Surreal Life – Canadian pop surrealism and artist Stephen Gibb
Anyone who creates something remotely surreal owes a debt to Freud, for delineating the concept of the “unconscious” mind, Andre Bretton, for formalizing the surreal process into a movement and Salvador Dali for rising to the top as their darling poster boy.
It was Dali who captured in oil paint the highly rendered, dream-like imagery of the wandering mind into a form that was both disturbing and intoxicating. Dali spawned thousands of imitators, emulators and admirers, and love him or hate him, his influence today is undeniable. He may have borrowed from the godfather of the surreal, Hieronymus Bosch, but as one time card-carrying contemporary of Surrealism, he was the painter exemplar.
I often hear comments from people that my work reminds them of Dali and I forgive them for being naïve but also understand that it’s just a convenient way to tag me. As a simple point of reference that helps them to share in some kind of “art” experience, I know I should be more tolerant. It used to make me insane but now I’ve become numb to it.
But really, why should I protest? People are making associations; connections, conclusions that may not be particularly original but at least they are exhibiting what essentially makes surrealism tick – the instinctive reflex for humans to seek meaning out of chaos. If this is how the “audience” makes sense of their perceptions, how does the artist encode their intentions?

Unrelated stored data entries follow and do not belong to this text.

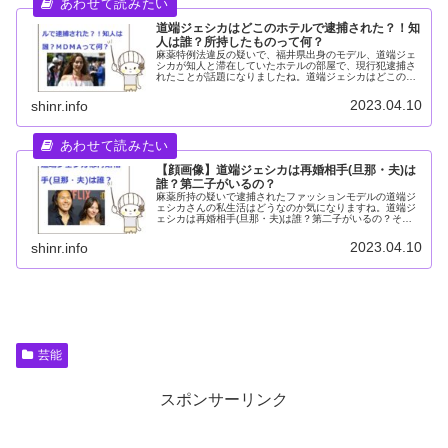
道端ジェシカはどこのホテルで逮捕された？！知
人は誰？所持したものって何？
麻薬特例法違反の疑いで、福井県出身のモデル、道端ジェ
シカが知人と滞在していたホテルの部屋で、現行犯逮捕さ
れたことが話題になりましたね。道端ジェシカはどこのホ
テルで逮捕された？知人は誰？所持したＭＤＭＡって何？
そこで今回は道端ジェシカ容疑者の...
2023.04.10
shinr.info
【顔画像】道端ジェシカは再婚相手(旦那・夫)は
誰？第二子がいるの？
麻薬所持の疑いで逮捕されたファッションモデルの道端ジ
ェシカさんの私生活はどうなのか気になりますね。道端ジ
ェシカは再婚相手(旦那・夫)は誰？第二子がいるの？そこ
で今回は道端ジェシカは再婚相手(旦那・夫)や子供につい
て調査しました。
2023.04.10
shinr.info
芸能
スポンサーリンク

There was a reason I mentioned Dali above because I am now going to use him and his ilk to demonstrate my thought process in explain how I came to paint the way I paint. Often asked, “Where do your ideas come from?” I can now attempt to expose some of that process in a few clumsy paragraphs.
When I first encountered the work of Bosch, Breughel, Dali, De Chirico, Man Ray, Ernst, Magritte and others, I felt an immediate connection. No one had to explain or guide me through the subtleties of what I experienced. It was like a puzzle that had no conclusion, but was fun to unravel. That unsettling sense of familiar and unfamiliar blended into one form, touching the matchstick to the fuse in my powder keg mind is what drew me to the surreal. Something dreamlike, something innocent and perverse, something lurking in the shadows whispering inaudible prompts to draw you in, spin you blindfolded and shove you back into the world.
This is what art should be for me. Something that generates ideas, thoughts, and discussions and that just doesn’t pose as an answer. It should be embraced for the conceptual nudge it gives and not for some phantom truth that it strives for. It should be open-ended and mysterious, to open the floodgates of your reasoning and stir the colliding thoughts in a pot of egoless abandon. It should go with you once you leave it, and gnaw at your sleep. It should soak into your skin and enter your bloodstream. It should surprise you when it unexpectedly returns in your daily activity.
When confronted by surrealist art people are often hung up on meaning. “What does it mean?” is asked in haste and the question precedes the act of seeing. It also becomes the blind alley leading them away from self-discovery. To process without instruction is a liberty we should embrace. This is your chance to be creative with nothing more than a visual stimulus to get your cart moving. The elements of a surreal composition can set a tone and set you free to associate whatever idiosyncratic notions you may chance upon. There is no rulebook, map or schematic logic to follow. It’s up to you.